# [Required work]
Line by line, return everything in the listing exactly.

Segment Start: Dataset excerpts

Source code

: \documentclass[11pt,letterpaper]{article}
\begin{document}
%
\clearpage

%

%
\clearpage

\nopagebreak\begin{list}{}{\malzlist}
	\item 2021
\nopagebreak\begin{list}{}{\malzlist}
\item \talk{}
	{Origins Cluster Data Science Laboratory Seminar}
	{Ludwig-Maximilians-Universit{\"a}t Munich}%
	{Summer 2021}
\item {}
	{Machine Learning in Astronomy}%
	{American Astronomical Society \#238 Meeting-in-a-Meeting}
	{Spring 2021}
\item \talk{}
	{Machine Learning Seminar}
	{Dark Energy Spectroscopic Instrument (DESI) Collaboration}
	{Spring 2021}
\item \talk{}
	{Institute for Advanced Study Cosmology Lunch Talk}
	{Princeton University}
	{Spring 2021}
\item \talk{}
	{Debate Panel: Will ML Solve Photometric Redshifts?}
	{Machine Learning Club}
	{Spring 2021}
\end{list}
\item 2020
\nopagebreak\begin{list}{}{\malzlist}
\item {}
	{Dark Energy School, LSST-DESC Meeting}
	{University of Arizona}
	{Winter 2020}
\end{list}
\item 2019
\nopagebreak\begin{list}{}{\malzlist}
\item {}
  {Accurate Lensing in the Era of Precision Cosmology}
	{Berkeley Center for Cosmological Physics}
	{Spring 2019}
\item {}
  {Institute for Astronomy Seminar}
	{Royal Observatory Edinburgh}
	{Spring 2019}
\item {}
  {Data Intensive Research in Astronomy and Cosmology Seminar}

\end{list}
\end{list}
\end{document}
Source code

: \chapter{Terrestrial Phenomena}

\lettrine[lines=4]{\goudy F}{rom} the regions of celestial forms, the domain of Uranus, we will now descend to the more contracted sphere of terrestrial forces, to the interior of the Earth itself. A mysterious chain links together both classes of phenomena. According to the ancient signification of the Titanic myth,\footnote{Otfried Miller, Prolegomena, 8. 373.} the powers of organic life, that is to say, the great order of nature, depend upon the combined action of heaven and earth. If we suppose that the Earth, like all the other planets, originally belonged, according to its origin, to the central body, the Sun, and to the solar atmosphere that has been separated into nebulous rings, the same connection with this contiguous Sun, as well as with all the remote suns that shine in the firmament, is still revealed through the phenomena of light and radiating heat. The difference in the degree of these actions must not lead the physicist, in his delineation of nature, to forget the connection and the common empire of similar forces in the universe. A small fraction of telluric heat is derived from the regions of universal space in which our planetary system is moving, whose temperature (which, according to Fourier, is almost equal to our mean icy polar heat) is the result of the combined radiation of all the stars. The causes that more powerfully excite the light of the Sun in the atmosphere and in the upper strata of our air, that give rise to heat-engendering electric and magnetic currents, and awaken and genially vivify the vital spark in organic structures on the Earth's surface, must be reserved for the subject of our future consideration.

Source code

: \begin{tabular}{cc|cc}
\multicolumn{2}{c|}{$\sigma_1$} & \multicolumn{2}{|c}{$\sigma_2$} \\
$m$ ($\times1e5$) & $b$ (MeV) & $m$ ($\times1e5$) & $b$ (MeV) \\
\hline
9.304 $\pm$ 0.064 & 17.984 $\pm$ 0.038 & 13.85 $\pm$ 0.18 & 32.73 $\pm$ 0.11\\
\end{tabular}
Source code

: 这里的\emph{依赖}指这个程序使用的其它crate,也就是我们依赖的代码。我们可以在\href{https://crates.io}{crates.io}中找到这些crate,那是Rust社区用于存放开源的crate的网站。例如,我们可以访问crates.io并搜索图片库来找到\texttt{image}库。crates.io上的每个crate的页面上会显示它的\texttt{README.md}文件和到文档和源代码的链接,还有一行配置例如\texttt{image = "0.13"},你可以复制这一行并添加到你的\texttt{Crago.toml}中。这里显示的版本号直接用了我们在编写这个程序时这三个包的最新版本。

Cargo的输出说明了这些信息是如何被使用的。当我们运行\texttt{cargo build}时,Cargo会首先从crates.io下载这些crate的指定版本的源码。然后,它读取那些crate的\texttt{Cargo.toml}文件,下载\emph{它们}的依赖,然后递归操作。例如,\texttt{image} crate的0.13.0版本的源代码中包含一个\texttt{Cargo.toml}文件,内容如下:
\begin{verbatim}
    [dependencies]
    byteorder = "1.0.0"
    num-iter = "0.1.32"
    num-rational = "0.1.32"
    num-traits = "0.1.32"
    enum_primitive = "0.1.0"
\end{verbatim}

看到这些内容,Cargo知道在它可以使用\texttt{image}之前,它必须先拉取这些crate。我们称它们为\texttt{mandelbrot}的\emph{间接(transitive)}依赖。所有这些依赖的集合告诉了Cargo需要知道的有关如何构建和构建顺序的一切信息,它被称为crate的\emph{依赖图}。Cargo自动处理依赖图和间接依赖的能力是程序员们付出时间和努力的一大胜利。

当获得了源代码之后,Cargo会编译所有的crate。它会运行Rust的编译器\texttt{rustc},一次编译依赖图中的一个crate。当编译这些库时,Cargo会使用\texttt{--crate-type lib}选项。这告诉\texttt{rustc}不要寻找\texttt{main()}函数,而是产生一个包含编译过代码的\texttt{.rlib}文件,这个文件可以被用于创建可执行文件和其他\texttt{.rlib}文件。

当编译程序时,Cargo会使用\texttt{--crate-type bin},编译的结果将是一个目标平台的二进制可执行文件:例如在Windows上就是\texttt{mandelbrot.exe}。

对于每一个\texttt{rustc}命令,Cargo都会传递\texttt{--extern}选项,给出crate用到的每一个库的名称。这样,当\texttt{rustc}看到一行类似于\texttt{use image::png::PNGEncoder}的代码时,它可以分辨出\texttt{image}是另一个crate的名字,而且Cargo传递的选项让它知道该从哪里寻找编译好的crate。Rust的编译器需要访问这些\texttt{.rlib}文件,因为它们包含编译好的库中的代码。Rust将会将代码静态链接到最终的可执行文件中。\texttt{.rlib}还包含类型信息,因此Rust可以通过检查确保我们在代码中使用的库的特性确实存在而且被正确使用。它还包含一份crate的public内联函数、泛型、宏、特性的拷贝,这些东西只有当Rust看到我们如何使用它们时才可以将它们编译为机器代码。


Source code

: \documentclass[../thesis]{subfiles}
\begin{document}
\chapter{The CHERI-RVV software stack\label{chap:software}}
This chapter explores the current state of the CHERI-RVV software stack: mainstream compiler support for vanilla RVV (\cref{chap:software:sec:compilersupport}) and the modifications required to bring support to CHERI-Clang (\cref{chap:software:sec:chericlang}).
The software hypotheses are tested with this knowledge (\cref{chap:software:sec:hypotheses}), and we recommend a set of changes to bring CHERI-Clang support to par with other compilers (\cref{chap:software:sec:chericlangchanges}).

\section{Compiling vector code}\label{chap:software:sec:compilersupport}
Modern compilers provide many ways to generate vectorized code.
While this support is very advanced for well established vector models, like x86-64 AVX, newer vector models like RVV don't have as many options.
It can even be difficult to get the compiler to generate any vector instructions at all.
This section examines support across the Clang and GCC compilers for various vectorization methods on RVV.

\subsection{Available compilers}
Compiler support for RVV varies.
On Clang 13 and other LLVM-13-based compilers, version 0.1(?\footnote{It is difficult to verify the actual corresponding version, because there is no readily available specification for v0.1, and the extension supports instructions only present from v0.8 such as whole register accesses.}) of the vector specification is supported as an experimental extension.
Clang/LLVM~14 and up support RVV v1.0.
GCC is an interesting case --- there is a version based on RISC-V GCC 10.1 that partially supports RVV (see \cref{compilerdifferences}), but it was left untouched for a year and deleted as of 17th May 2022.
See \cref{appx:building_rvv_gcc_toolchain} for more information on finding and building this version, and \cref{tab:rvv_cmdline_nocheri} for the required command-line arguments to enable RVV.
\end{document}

Segment End: Dataset excerpts

# [Solution to this task]
Source code

: \documentclass[11pt,letterpaper]{article}
\begin{document}
%
\clearpage

%

%
\clearpage

\nopagebreak\begin{list}{}{\malzlist}
	\item 2021
\nopagebreak\begin{list}{}{\malzlist}
\item \talk{}
	{Origins Cluster Data Science Laboratory Seminar}
	{Ludwig-Maximilians-Universit{\"a}t Munich}%
	{Summer 2021}
\item {}
	{Machine Learning in Astronomy}%
	{American Astronomical Society \#238 Meeting-in-a-Meeting}
	{Spring 2021}
\item \talk{}
	{Machine Learning Seminar}
	{Dark Energy Spectroscopic Instrument (DESI) Collaboration}
	{Spring 2021}
\item \talk{}
	{Institute for Advanced Study Cosmology Lunch Talk}
	{Princeton University}
	{Spring 2021}
\item \talk{}
	{Debate Panel: Will ML Solve Photometric Redshifts?}
	{Machine Learning Club}
	{Spring 2021}
\end{list}
\item 2020
\nopagebreak\begin{list}{}{\malzlist}
\item {}
	{Dark Energy School, LSST-DESC Meeting}
	{University of Arizona}
	{Winter 2020}
\end{list}
\item 2019
\nopagebreak\begin{list}{}{\malzlist}
\item {}
  {Accurate Lensing in the Era of Precision Cosmology}
	{Berkeley Center for Cosmological Physics}
	{Spring 2019}
\item {}
  {Institute for Astronomy Seminar}
	{Royal Observatory Edinburgh}
	{Spring 2019}
\item {}
  {Data Intensive Research in Astronomy and Cosmology Seminar}

\end{list}
\end{list}
\end{document}
Source code

: \chapter{Terrestrial Phenomena}

\lettrine[lines=4]{\goudy F}{rom} the regions of celestial forms, the domain of Uranus, we will now descend to the more contracted sphere of terrestrial forces, to the interior of the Earth itself. A mysterious chain links together both classes of phenomena. According to the ancient signification of the Titanic myth,\footnote{Otfried Miller, Prolegomena, 8. 373.} the powers of organic life, that is to say, the great order of nature, depend upon the combined action of heaven and earth. If we suppose that the Earth, like all the other planets, originally belonged, according to its origin, to the central body, the Sun, and to the solar atmosphere that has been separated into nebulous rings, the same connection with this contiguous Sun, as well as with all the remote suns that shine in the firmament, is still revealed through the phenomena of light and radiating heat. The difference in the degree of these actions must not lead the physicist, in his delineation of nature, to forget the connection and the common empire of similar forces in the universe. A small fraction of telluric heat is derived from the regions of universal space in which our planetary system is moving, whose temperature (which, according to Fourier, is almost equal to our mean icy polar heat) is the result of the combined radiation of all the stars. The causes that more powerfully excite the light of the Sun in the atmosphere and in the upper strata of our air, that give rise to heat-engendering electric and magnetic currents, and awaken and genially vivify the vital spark in organic structures on the Earth's surface, must be reserved for the subject of our future consideration.

Source code

: \begin{tabular}{cc|cc}
\multicolumn{2}{c|}{$\sigma_1$} & \multicolumn{2}{|c}{$\sigma_2$} \\
$m$ ($\times1e5$) & $b$ (MeV) & $m$ ($\times1e5$) & $b$ (MeV) \\
\hline
9.304 $\pm$ 0.064 & 17.984 $\pm$ 0.038 & 13.85 $\pm$ 0.18 & 32.73 $\pm$ 0.11\\
\end{tabular}
Source code

: 这里的\emph{依赖}指这个程序使用的其它crate,也就是我们依赖的代码。我们可以在\href{https://crates.io}{crates.io}中找到这些crate,那是Rust社区用于存放开源的crate的网站。例如,我们可以访问crates.io并搜索图片库来找到\texttt{image}库。crates.io上的每个crate的页面上会显示它的\texttt{README.md}文件和到文档和源代码的链接,还有一行配置例如\texttt{image = "0.13"},你可以复制这一行并添加到你的\texttt{Crago.toml}中。这里显示的版本号直接用了我们在编写这个程序时这三个包的最新版本。

Cargo的输出说明了这些信息是如何被使用的。当我们运行\texttt{cargo build}时,Cargo会首先从crates.io下载这些crate的指定版本的源码。然后,它读取那些crate的\texttt{Cargo.toml}文件,下载\emph{它们}的依赖,然后递归操作。例如,\texttt{image} crate的0.13.0版本的源代码中包含一个\texttt{Cargo.toml}文件,内容如下:
\begin{verbatim}
    [dependencies]
    byteorder = "1.0.0"
    num-iter = "0.1.32"
    num-rational = "0.1.32"
    num-traits = "0.1.32"
    enum_primitive = "0.1.0"
\end{verbatim}

看到这些内容,Cargo知道在它可以使用\texttt{image}之前,它必须先拉取这些crate。我们称它们为\texttt{mandelbrot}的\emph{间接(transitive)}依赖。所有这些依赖的集合告诉了Cargo需要知道的有关如何构建和构建顺序的一切信息,它被称为crate的\emph{依赖图}。Cargo自动处理依赖图和间接依赖的能力是程序员们付出时间和努力的一大胜利。

当获得了源代码之后,Cargo会编译所有的crate。它会运行Rust的编译器\texttt{rustc},一次编译依赖图中的一个crate。当编译这些库时,Cargo会使用\texttt{--crate-type lib}选项。这告诉\texttt{rustc}不要寻找\texttt{main()}函数,而是产生一个包含编译过代码的\texttt{.rlib}文件,这个文件可以被用于创建可执行文件和其他\texttt{.rlib}文件。

当编译程序时,Cargo会使用\texttt{--crate-type bin},编译的结果将是一个目标平台的二进制可执行文件:例如在Windows上就是\texttt{mandelbrot.exe}。

对于每一个\texttt{rustc}命令,Cargo都会传递\texttt{--extern}选项,给出crate用到的每一个库的名称。这样,当\texttt{rustc}看到一行类似于\texttt{use image::png::PNGEncoder}的代码时,它可以分辨出\texttt{image}是另一个crate的名字,而且Cargo传递的选项让它知道该从哪里寻找编译好的crate。Rust的编译器需要访问这些\texttt{.rlib}文件,因为它们包含编译好的库中的代码。Rust将会将代码静态链接到最终的可执行文件中。\texttt{.rlib}还包含类型信息,因此Rust可以通过检查确保我们在代码中使用的库的特性确实存在而且被正确使用。它还包含一份crate的public内联函数、泛型、宏、特性的拷贝,这些东西只有当Rust看到我们如何使用它们时才可以将它们编译为机器代码。


Source code

: \documentclass[../thesis]{subfiles}
\begin{document}
\chapter{The CHERI-RVV software stack\label{chap:software}}
This chapter explores the current state of the CHERI-RVV software stack: mainstream compiler support for vanilla RVV (\cref{chap:software:sec:compilersupport}) and the modifications required to bring support to CHERI-Clang (\cref{chap:software:sec:chericlang}).
The software hypotheses are tested with this knowledge (\cref{chap:software:sec:hypotheses}), and we recommend a set of changes to bring CHERI-Clang support to par with other compilers (\cref{chap:software:sec:chericlangchanges}).

\section{Compiling vector code}\label{chap:software:sec:compilersupport}
Modern compilers provide many ways to generate vectorized code.
While this support is very advanced for well established vector models, like x86-64 AVX, newer vector models like RVV don't have as many options.
It can even be difficult to get the compiler to generate any vector instructions at all.
This section examines support across the Clang and GCC compilers for various vectorization methods on RVV.

\subsection{Available compilers}
Compiler support for RVV varies.
On Clang 13 and other LLVM-13-based compilers, version 0.1(?\footnote{It is difficult to verify the actual corresponding version, because there is no readily available specification for v0.1, and the extension supports instructions only present from v0.8 such as whole register accesses.}) of the vector specification is supported as an experimental extension.
Clang/LLVM~14 and up support RVV v1.0.
GCC is an interesting case --- there is a version based on RISC-V GCC 10.1 that partially supports RVV (see \cref{compilerdifferences}), but it was left untouched for a year and deleted as of 17th May 2022.
See \cref{appx:building_rvv_gcc_toolchain} for more information on finding and building this version, and \cref{tab:rvv_cmdline_nocheri} for the required command-line arguments to enable RVV.
\end{document}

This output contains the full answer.